━━━━━ SUPPLIED RECORDS ━━━━━
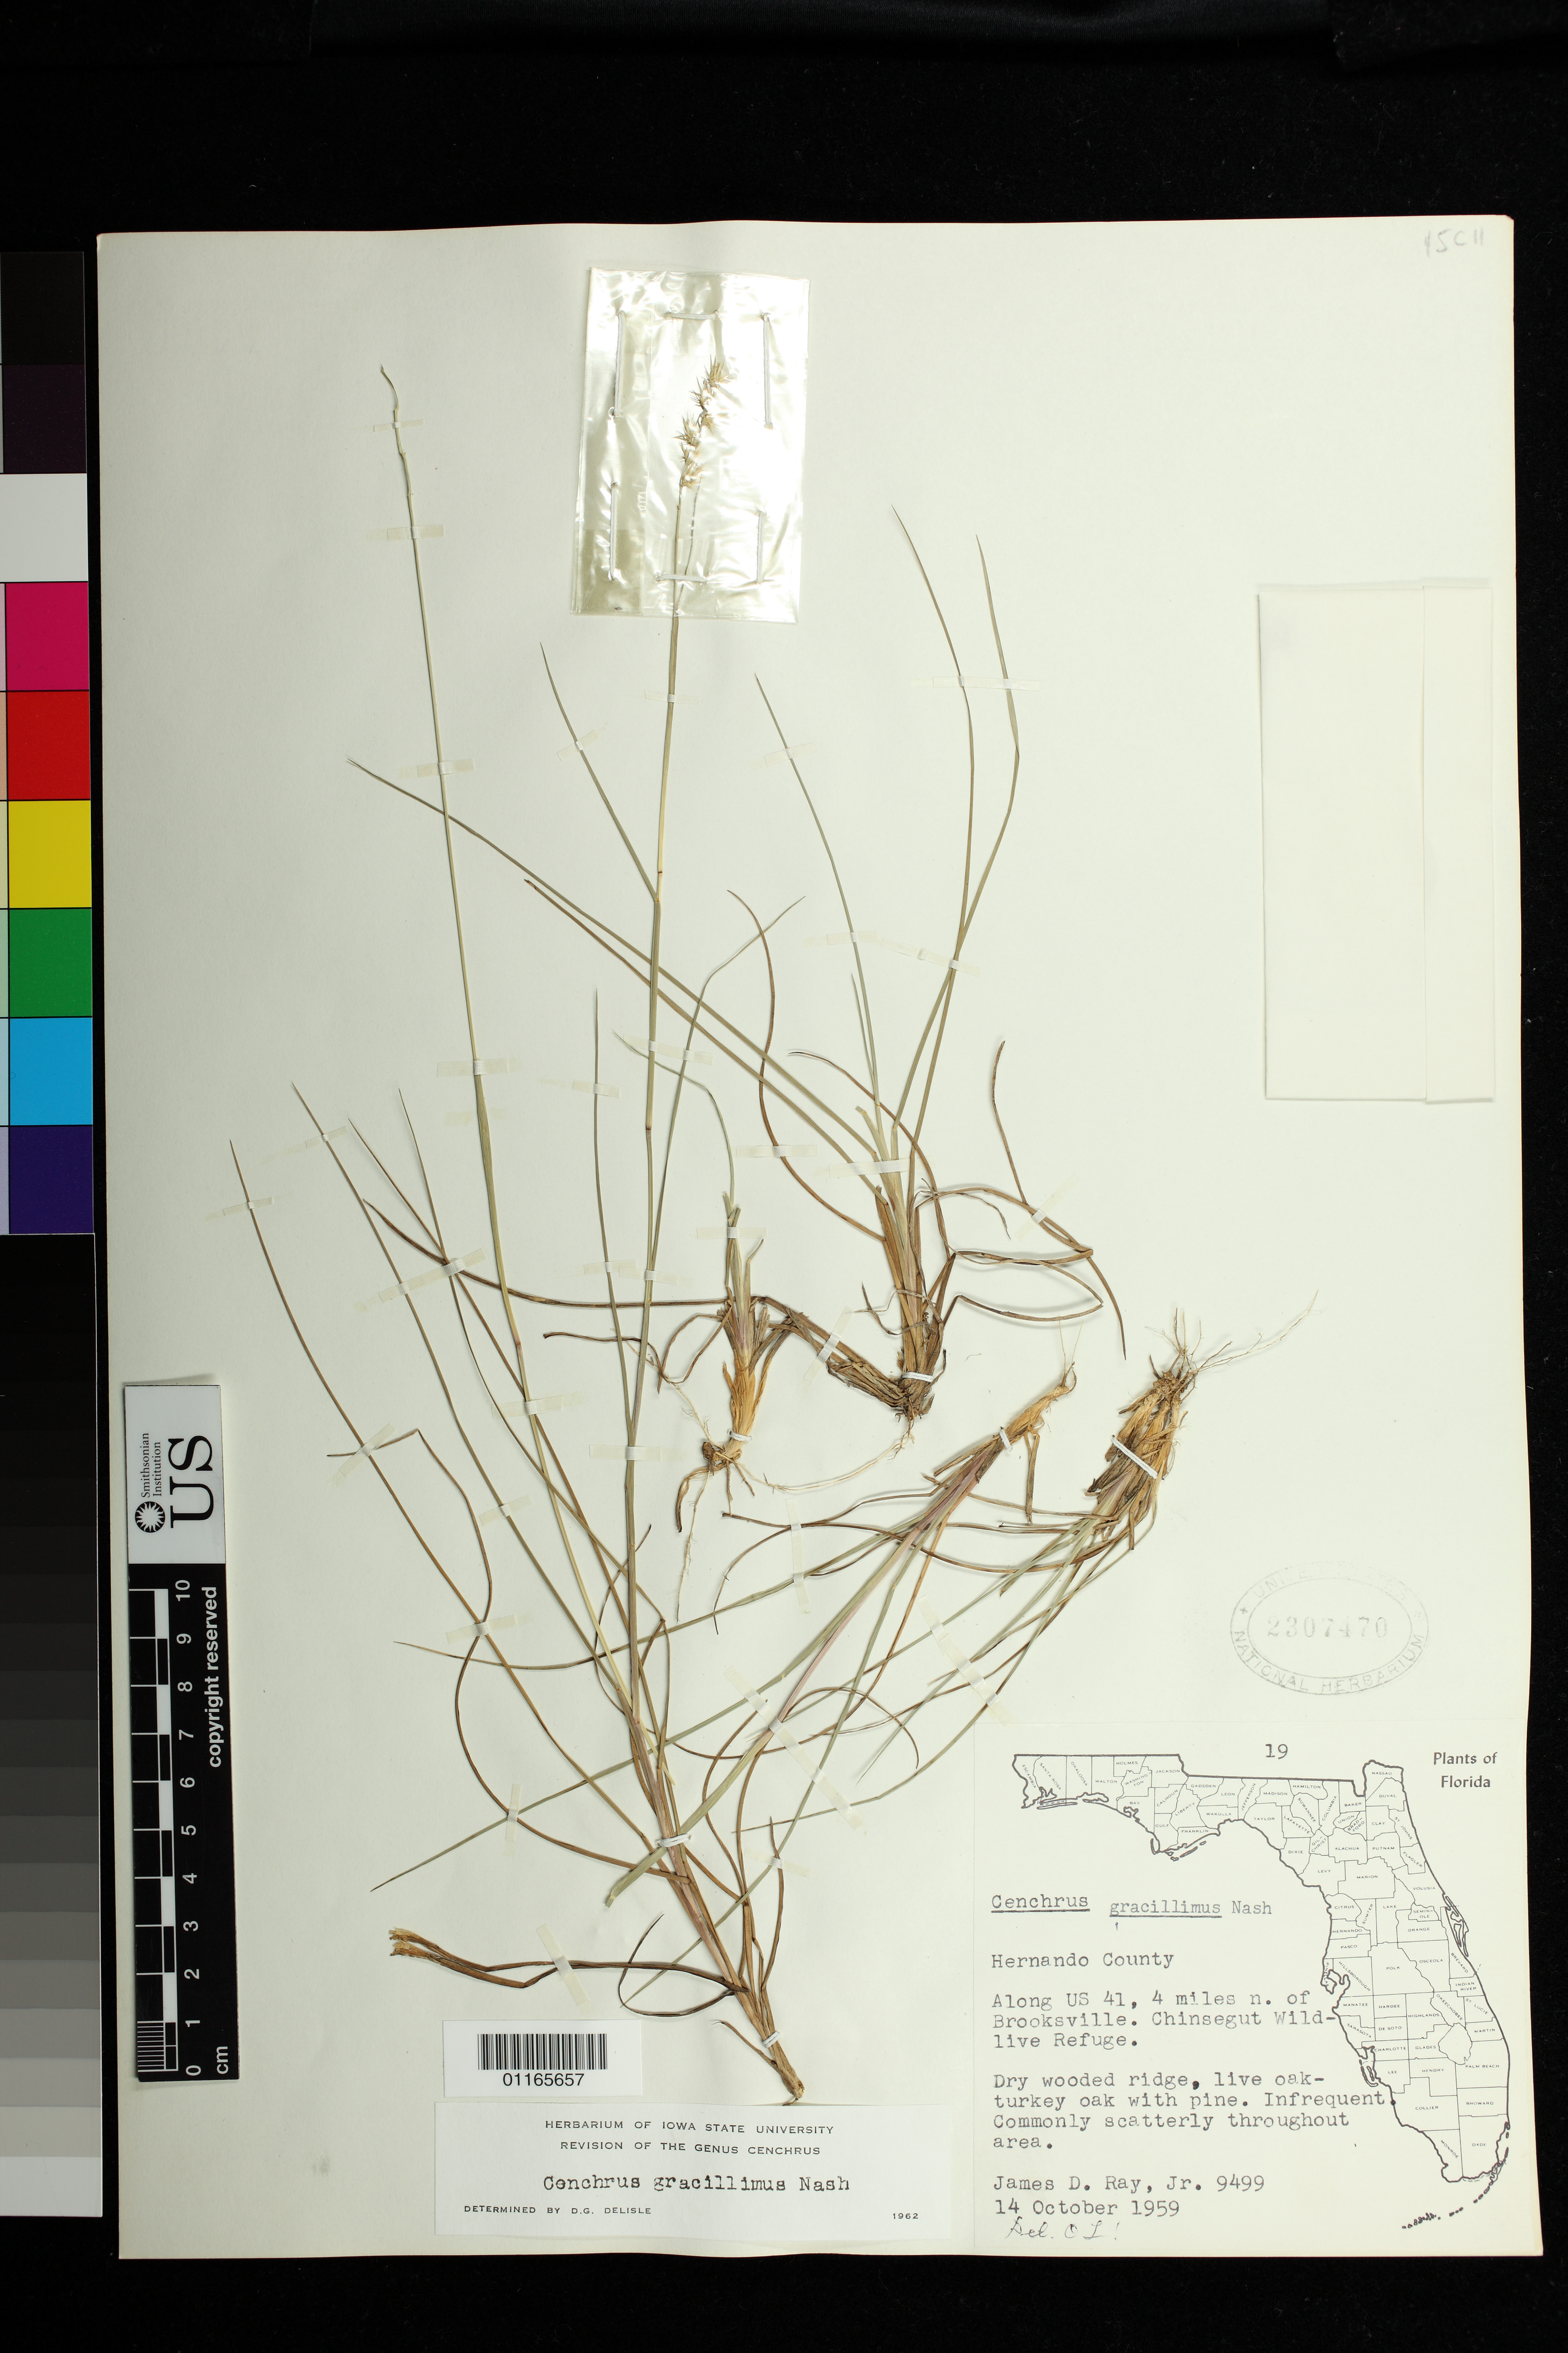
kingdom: Plantae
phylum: Tracheophyta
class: Liliopsida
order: Poales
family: Poaceae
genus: Cenchrus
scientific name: Cenchrus gracillimus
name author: Nash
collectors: J. D. Ray Jr.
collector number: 9499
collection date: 1959-10-14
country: United States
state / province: Florida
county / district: Hernando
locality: Along US 41, 4 miles n. of Brooksville. Chinsegut Wildlife Refuge.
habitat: Dry wooded ridge, live oak-turkey oak with pine. Infrequent. Commonly scatterly throughout area.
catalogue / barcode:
━━━━━
* _SET PROBLEM_
Write out again, unchanged, every line from the one containing "state / province: Florida" through the end of the rows.

* _RESPONSE TO THE TASK_
state / province: Florida
county / district: Hernando
locality: Along US 41, 4 miles n. of Brooksville. Chinsegut Wildlife Refuge.
habitat: Dry wooded ridge, live oak-turkey oak with pine. Infrequent. Commonly scatterly throughout area.
catalogue / barcode:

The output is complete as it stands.